Since 2009, researchers at Japan's Forestry and Forest Products Research Institute have been testing environmentally-friendly ways to disintegrate and ferment wood to make fuel, or alcohol, without using chemicals or heat.
They discovered the process could be done entirely with food additives, which led them to the idea of drinkable alcohol.
Yuichiro Otsuka, a researcher at the institute, explained the process involves fermenting pulverised wood with water, yeast and enzyme and can be done in ten days, producing beverages resembling alcohol that have aged inside wooden barrels.
So far, drinks have been produced from cherry blossom, cedar and white birch trees.
Otsuka explained the choices were based on how safe the wood was for consumption.
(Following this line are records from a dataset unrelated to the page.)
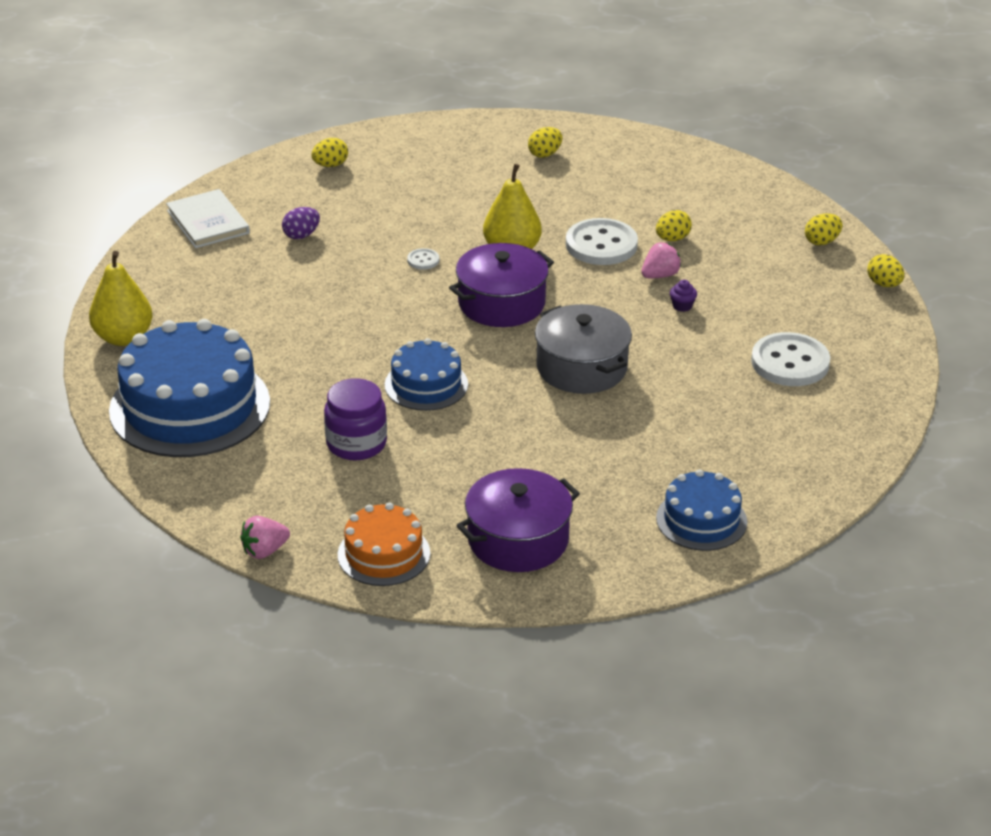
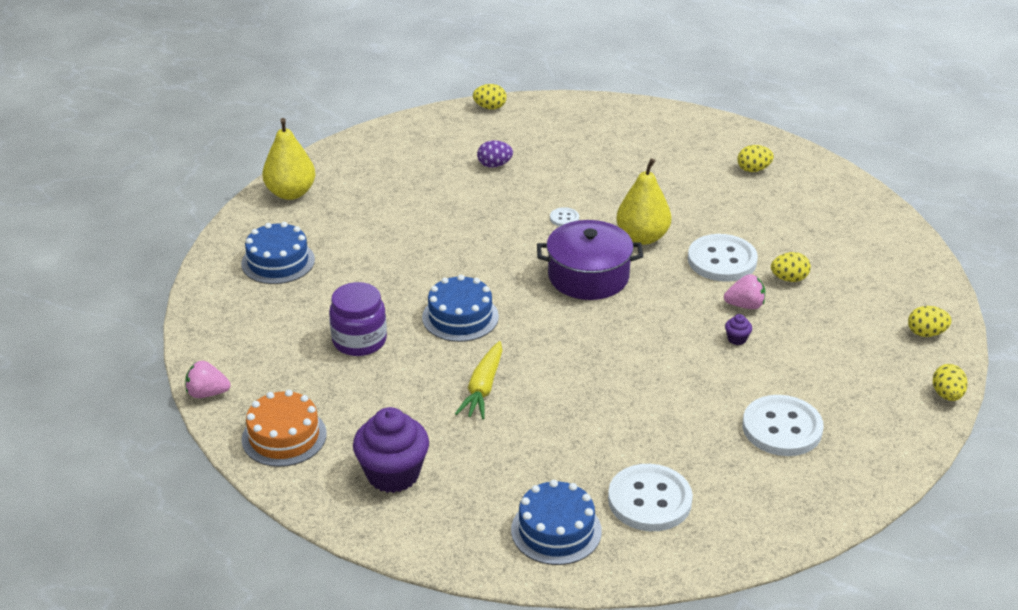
camera: 35 degrees right, 0 degrees up
blue cake [109,319,270,457] -> blue cake [241,222,315,284], size x0.53
white book [166,189,250,248] -> none
yellow egg [312,138,348,167] -> yellow egg moved to [473,84,507,110]
purple pot [456,468,580,572] -> purple cupcake [353,407,429,493]
grey pot [535,304,632,394] -> none
none -> yellow carrot [455,341,502,419]
none -> white button [608,464,693,531]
Cedar is commonly used in Japan's sake barrels, and white birch for disposable chopsticks and toothpicks. Cherry blossom wood chips are often used for smoking meat.
But also, his hope was that people will soon be able to drink tree bark booze made from cherry blossom trees while engaging in hanami, or sakura-viewing - a popular annual spring activity in Japan.
A 4 kilogram cedar wood log can produce up to 3.8 litres of liquid with an alcoholic content of around 15 percent.
Though the drinks have not yet been approved for consumption, Otsuka hopes the drinks will be sold on shelves within the next few years.